Between the arrival of Clubhouse and Twitter Spaces, as well as the boom of podcasts, social audio is now an integral part of French people’s daily lives. These new listening platforms are changing the way we communicate and exchange information. A phenomenon that does not spare the influence.
Let’s note that at the very beginning, blogs – and more globally the written word – reigned supreme. Then, with the emergence of Instagram, the photo became the leading media to be quickly rivaled by video, with Snapchat and TikTok. Audio has always been part of the social environment, but it stands out for one advantage: that of being consumed alone. Self-sufficient, audio content can be listened to without facing the screen. This allows to extend the consumption time, which was previously inextensible.
It is therefore not surprising that brands are interested in this format. Indeed, more and more brands are investing in this format and integrating it into their influence strategy, especially through podcasts. This type of content benefits from a strong attention from the audience and an increased feeling of authenticity. 2022 will undoubtedly be the year of maturity for this medium. Audio content creators are the new stars to be flushed out before they are cornered by other companies’ demands.

3. Towards a committed influence!

Marked by the French presidential and legislative elections, the year 2022 is definitely a politicized year. The field of influence does not escape it, despite the global reluctance of influencers to get politically involved.

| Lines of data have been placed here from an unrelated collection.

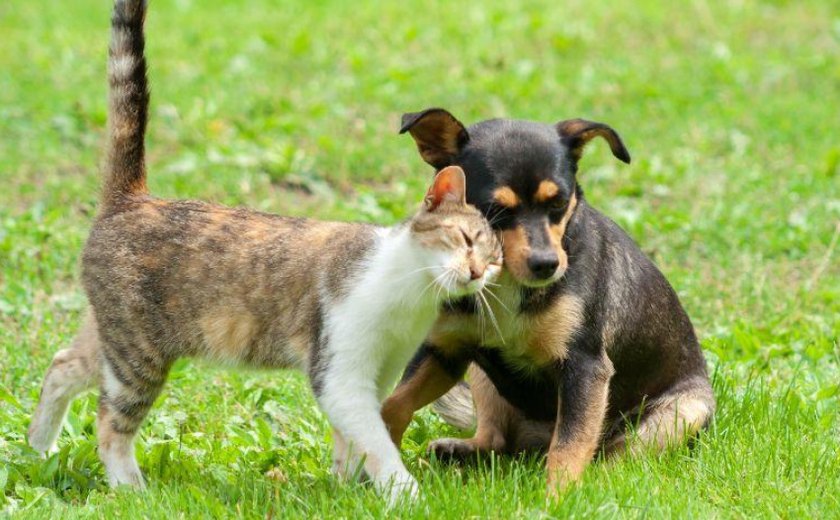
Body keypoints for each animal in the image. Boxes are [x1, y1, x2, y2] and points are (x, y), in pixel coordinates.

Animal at [27, 0, 498, 504]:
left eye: (494, 262)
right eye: (466, 239)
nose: (476, 272)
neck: (410, 295)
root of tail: (132, 198)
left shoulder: (381, 371)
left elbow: (352, 442)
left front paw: (345, 487)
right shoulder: (339, 375)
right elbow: (376, 441)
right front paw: (404, 493)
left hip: (114, 335)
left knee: (61, 365)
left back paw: (39, 450)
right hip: (139, 354)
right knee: (110, 425)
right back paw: (131, 489)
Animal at [380, 109, 716, 496]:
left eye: (558, 203)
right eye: (495, 210)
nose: (546, 264)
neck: (506, 282)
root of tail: (533, 441)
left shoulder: (585, 367)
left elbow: (569, 447)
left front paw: (557, 500)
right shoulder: (445, 352)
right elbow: (393, 404)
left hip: (680, 414)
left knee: (611, 456)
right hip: (482, 378)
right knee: (495, 440)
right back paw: (458, 450)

In 2021, McFly and Carlito, a duo of content creators on YouTube, stunned the entire web during a video shot with President Emmanuel Macron. However, this operation has redistributed the cards, and it is very likely that influencers will get involved for politicians in a more or less direct way.

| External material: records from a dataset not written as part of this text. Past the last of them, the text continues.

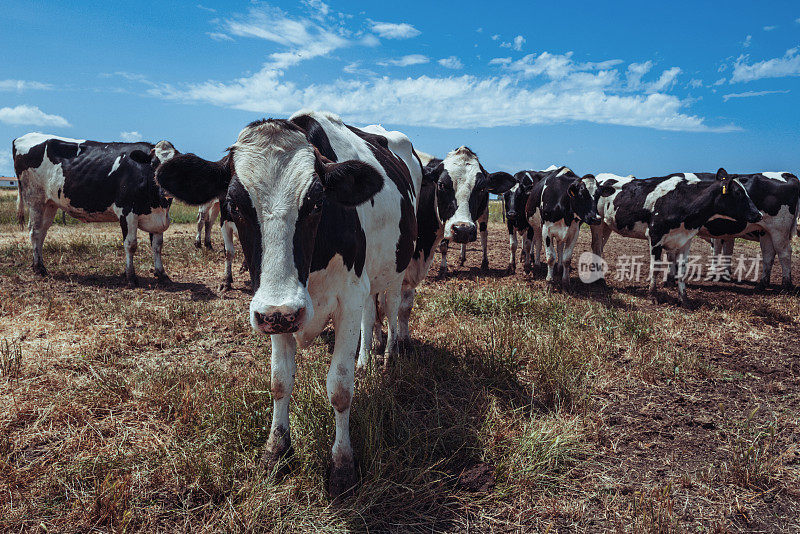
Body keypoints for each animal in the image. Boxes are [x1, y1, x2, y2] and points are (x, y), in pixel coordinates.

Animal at [12, 133, 176, 288]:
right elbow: (131, 245)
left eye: (176, 168)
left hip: (50, 203)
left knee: (42, 232)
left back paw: (39, 266)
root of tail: (21, 138)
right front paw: (130, 277)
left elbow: (157, 246)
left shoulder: (158, 218)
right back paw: (39, 268)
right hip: (35, 199)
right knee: (35, 232)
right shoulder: (127, 212)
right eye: (154, 164)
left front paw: (162, 274)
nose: (166, 190)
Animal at [152, 112, 422, 498]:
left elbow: (340, 389)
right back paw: (367, 360)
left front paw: (342, 464)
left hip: (398, 265)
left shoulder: (346, 301)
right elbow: (280, 381)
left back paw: (391, 355)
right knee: (372, 315)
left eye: (317, 203)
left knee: (395, 304)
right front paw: (277, 450)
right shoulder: (275, 312)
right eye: (234, 205)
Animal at [428, 148, 516, 276]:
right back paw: (462, 258)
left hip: (484, 213)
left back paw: (484, 263)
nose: (463, 230)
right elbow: (443, 245)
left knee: (484, 236)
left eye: (482, 188)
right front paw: (443, 268)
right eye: (441, 185)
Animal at [592, 170, 764, 308]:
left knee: (599, 248)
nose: (759, 215)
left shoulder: (685, 240)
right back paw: (600, 280)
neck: (680, 202)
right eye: (738, 193)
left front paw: (684, 299)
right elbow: (655, 268)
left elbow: (682, 269)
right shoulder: (655, 236)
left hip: (607, 226)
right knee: (596, 247)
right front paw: (652, 296)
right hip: (598, 224)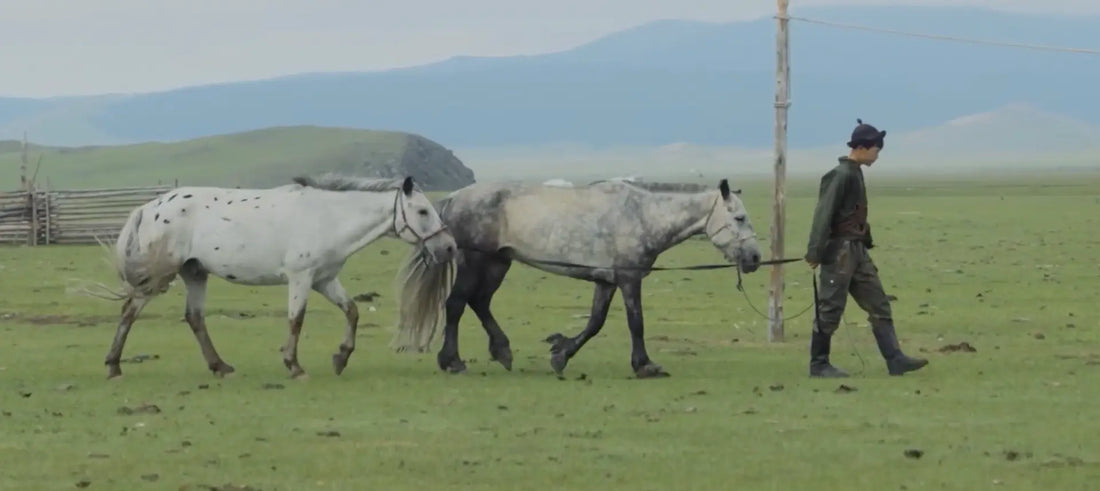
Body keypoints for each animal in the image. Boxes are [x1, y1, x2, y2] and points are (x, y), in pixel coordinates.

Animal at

If some do not wish to reveal their opinions at this level, influencers are more and more numerous to speak out in defense of causes that are close to their hearts: the #BlackLivesMatter movement, the defense of LGBTQIA+, animal or environmental causes for example.

As influencers, these personalities are aware of their impact and the power of their words in their communities. They want to make the most of it and talk about the issues that are important to them. Moreover, a study conducted by the Ôbservatoire de l’Influence, shows that incompatibility with a brand’s values is the first reason for influencers to refuse a campaign. Indeed, they don’t want to be considered as “sandwich men” and only want to work with brands that advocate values close to their own.
It is therefore not surprising that associations and charities are also increasingly turning to influencer campaigns to offer resonance to their cause. In this line, the solidarity platform YOÔ Care offers voluntary support to companies that wish to make their ethical and CSR commitments known – beyond their products.